How your rubbish is collected
City targets food waste
Legacy Auckland City areas: Ratebased rubbish wheelie bin Legacy Manukau City areas: Ratebased bags (any bag can be used) Legacy North Shore, Waitakere, Papakura and Franklin council areas: User pays orange council bags at a cost of $2.30 per 60 litre bag. Legacy Rodney District areas: No council rubbish collection. What’s changing? By 2019/20 almost all of urban Auckland is to have a user pays, fortnightly wheelie bin rubbish collection, in conjunction with consistent recycling, inorganic and food waste collection. In Rodney, householders will have the choice of remaining with private providers or a council user pays bin. Rural areas of the Super City will have the option of a bin or bag, and have also not been included in plans for food waste collection. Auckland Council wants to get food out of your rubbish, with a city-wide food waste collection to be rolled out by the end of the decade.
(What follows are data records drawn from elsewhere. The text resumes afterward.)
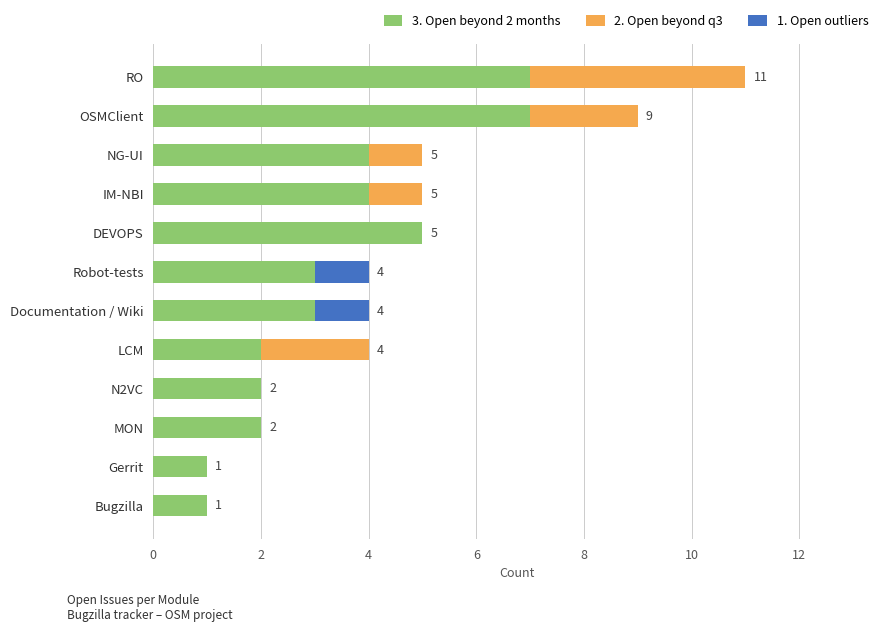

The value of 3. Open beyond 2 months at MON is 2. True or false?

True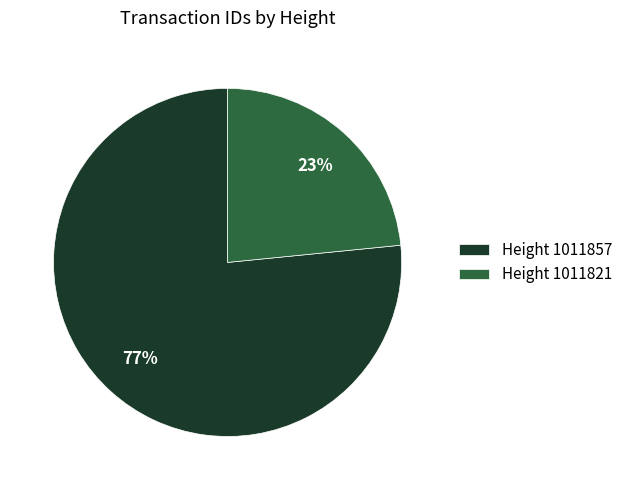

Do Height 1011857 and Height 1011821 together represent more than half of the pie?

Yes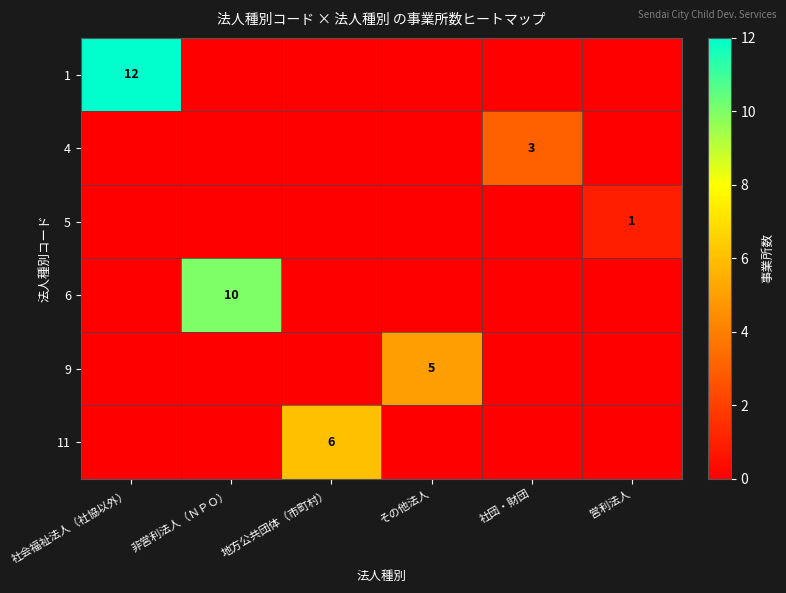

The value of 11 at 地方公共団体（市町村） is 6. True or false?

True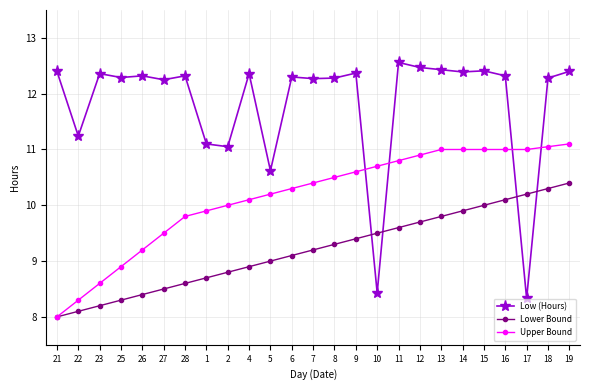

Which series has the largest total across all categories?

Low (Hours)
The council’s Waste Solutions department manager Ian Stupple said the 23-litre lockable food waste bin, supplemented by a 7-litre kitchen caddy, will be collected from city kerbs each week by 2019/20.
At the moment, the average rubbish bag or bin is almost half-filled with food waste, with about 10 per cent each recyclables and green waste and only the remaining third actual rubbish, he said.
The roll-out is part of a plan for a uniform waste collection system, which will eventually see alternating, user-pays fortnightly kerbside collection of rubbish and recycling from legacy council areas amalgamated to form the Super City six years ago.
That’s part of agreement reached in 2012 as part of the Waste Management and Minimisation Plan, which also set goals on waste reduction targets.
“We’ve done a lot of research on what best practice in the world is — particularly those that are committed to zero waste and food waste collection is quite common,” Stupple said.
Following consultation, rural Auckland households will not be offered food waste collection.
Procurement was under way for a processing plant for the estimated 50,000 tonnes of food waste that will be turned into compost each year.
Revenue from this, and from methane captured and sold back to the grid, will offset the cost of an eventual targeted rate, he said.
A food waste pilot scheme has already been in place for 2000 North Shore households for 21⁄ years.